“Hey baby, I hate money!!” This was one of his mantras. "Look at all these idiots running around, what are they doing!!??"
The people in question were shoppers. Us; you and me, and ultimately him too. Dad hated shops and shopping. Society at large was beyond comprehension and better off avoided. He described it as S.I.T.H. Nothing to do with Star Wars though, it simply meant sick in the head. Corporate greed and toxic journalism vilified to a captive audience, especially me. I would hang onto every word of it.
The world was just too fast and too greedy, he wasn’t shy of saying he wanted off. He drank heavily for years before becoming an advocate for A.A. and eventually finding the next big escape; the sanctuary of a Hebridean island, namely Iona. We took a pilgrimage there every August from Perth. The family was dysfunctional so the organisation of that was pretty remarkable. My older half-brother Billy, Iona my full sister, my younger half-brother Rory our cousin Christine and me. Hurtling across Mull in Dad's old red Ford Escort. Pretty much the most unlikely gang you’d expect to bump into on the Isle of Iona but Dad kept this tradition going as his father had done with his sister Elspeth and their Mum. Only they did it on a horse and cart back in the 40’s. His dad had been a minister in Saint Johns Kirk and a founding member of the Iona Community.
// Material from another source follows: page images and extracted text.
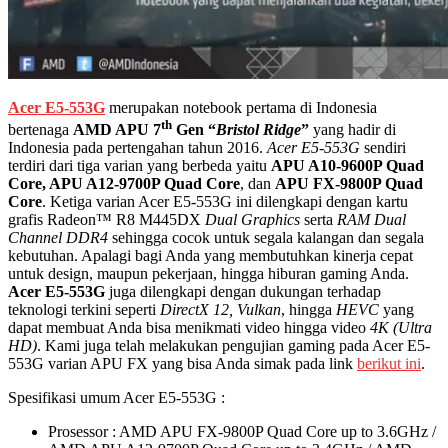
Acer E5-553G
merupakan notebook pertama di Indonesia
th
bertenaga
AMD APU 7
Gen “
Bristol Ridge
”
yang hadir di
Indonesia pada pertengahan tahun 2016.
Acer E5-553G
sendiri
terdiri dari tiga varian yang berbeda yaitu
APU A10-9600P Quad
Core, APU A12-9700P Quad Core
, dan
APU FX-9800P Quad
Core
. Ketiga varian Acer E5-553G ini dilengkapi dengan kartu
grafis Radeon™ R8 M445DX
Dual G
raphics
serta
RAM Dual
Channel DDR4
sehingga cocok untuk segala kalangan dan segala
kebutuhan. Apalagi bagi Anda yang membutuhkan kinerja cepat
untuk design, maupun pekerjaan, hingga hiburan gaming Anda.
Acer E5-553G
juga dilengkapi dengan dukungan terhadap
teknologi terkini seperti
DirectX
12, Vulkan
, hingga
HEVC
yang
dapat membuat Anda bisa menikmati video hingga video
4
K (Ultra
HD)
. Kami juga telah melakukan pengujian gaming pada Acer E5-
553G varian APU FX yang bisa Anda simak pada link
berikut ini
.
Spesifikasi umum Acer E5-553G :
Prosessor : AMD APU FX-9800P Quad Core up to 3.6GHz /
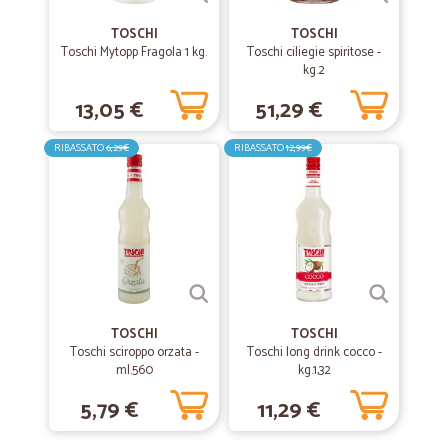
Veloci
TOSCHI
TOSCHI
Veloci, precisi e a buon mercato...
Toschi Mytopp Fragola 1 kg.
Toschi ciliegie spiritose -
kg.2
13,05 €
51,29 €
—
.
22/10/2019
Fantastico
RIBASSATO
6,29€
RIBASSATO
12,99€
Fantastico, riacquisterò senz'altro!
—
Trustpilot
21/12/2018
PRODOTTI ECCEZIONALI PREZZI OTTIMI E…
PRODOTTI ECCEZIONALI PREZZI OTTIMI E SPEDIZIONE VELOCISSIMA
TOSCHI
TOSCHI
Toschi sciroppo orzata -
—
Stefano G.
Toschi long drink cocco -
15/12/2018
ml.560
kg.1,32
Velicissima a livello amministrativo…
5,79 €
11,29 €
Velicissima a livello amministrativo -invio conferma d'ordine e
fattura- veloce nella consegna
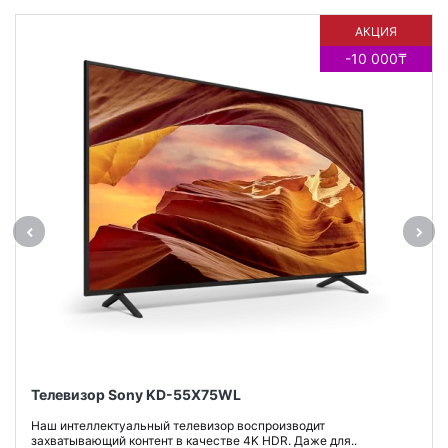
АКЦИЯ
-10 000₸
Телевизор Sony KD-55X75WL
Наш интеллектуальный телевизор воспроизводит
захватывающий контент в качестве 4K HDR. Даже для..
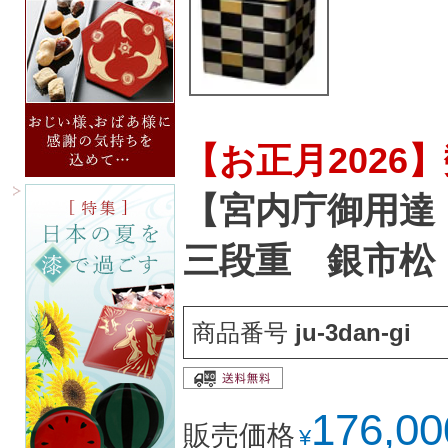
【お正月2026
【宮内庁御用達
三段重 銀市松
商品番号
ju-3dan-gi
176,00
販売価格
¥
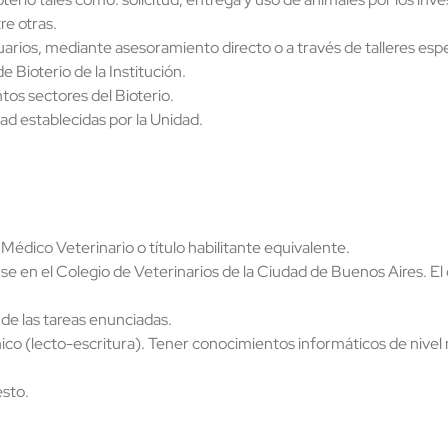
re otras.
arios, mediante asesoramiento directo o a través de talleres espe
 Bioterio de la Institución.
tos sectores del Bioterio.
dad establecidas por la Unidad.
 Médico Veterinario o título habilitante equivalente.
se en el Colegio de Veterinarios de la Ciudad de Buenos Aires. El
de las tareas enunciadas.
co (lecto-escritura). Tener conocimientos informáticos de nivel m
esto.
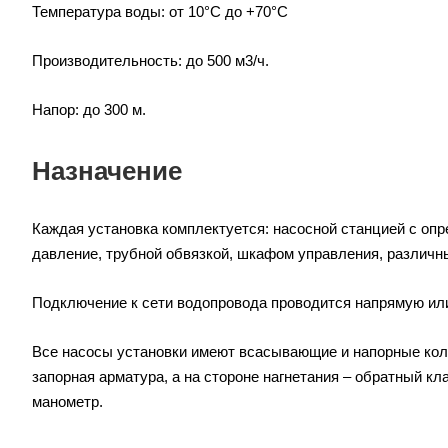
Температура воды: от 10°С до +70°С
Производительность: до 500 м3/ч.
Напор: до 300 м.
Назначение
Каждая установка комплектуется: насосной станцией с о
давление, трубной обвязкой, шкафом управления, различ
Подключение к сети водопровода проводится напрямую ил
Все насосы установки имеют всасывающие и напорные колл
запорная арматура, а на стороне нагнетания – обратный к
манометр.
This was really an extraordinary state of affairs in my mind. Dad just didn’t conform to the traditional aspects of what being spiritual meant. Religious people were false, strict and boring in my experience. Dad was exciting, loud, opinionated, often angry but more importantly extremely honest, funny and imaginative. As a teenager my dad was the most enlightened thing on the planet, he needed peace in nature as much as he needed excitement. I could relate! There was a definite comradery in that. He reviewed movies and books as well as writing features for several Scottish papers. It didn’t quite match up, his desire for peace contrasting completely with his rock and roll personality and his interest in stories that seemed to veer towards the darker side of human nature. Hollywood, murders and criminals barely tallied up with his desire to be at total peace on an isolated island preferred by religious monks.
I guess though that becomes the reality of having a proper pilgrimage with any level of frequency. The bumpier the road is when you follow it, the more it gives you an avid appreciation for any peace you can grasp when it comes your way. That’s no matter how loud and eccentric you are being when it arrives.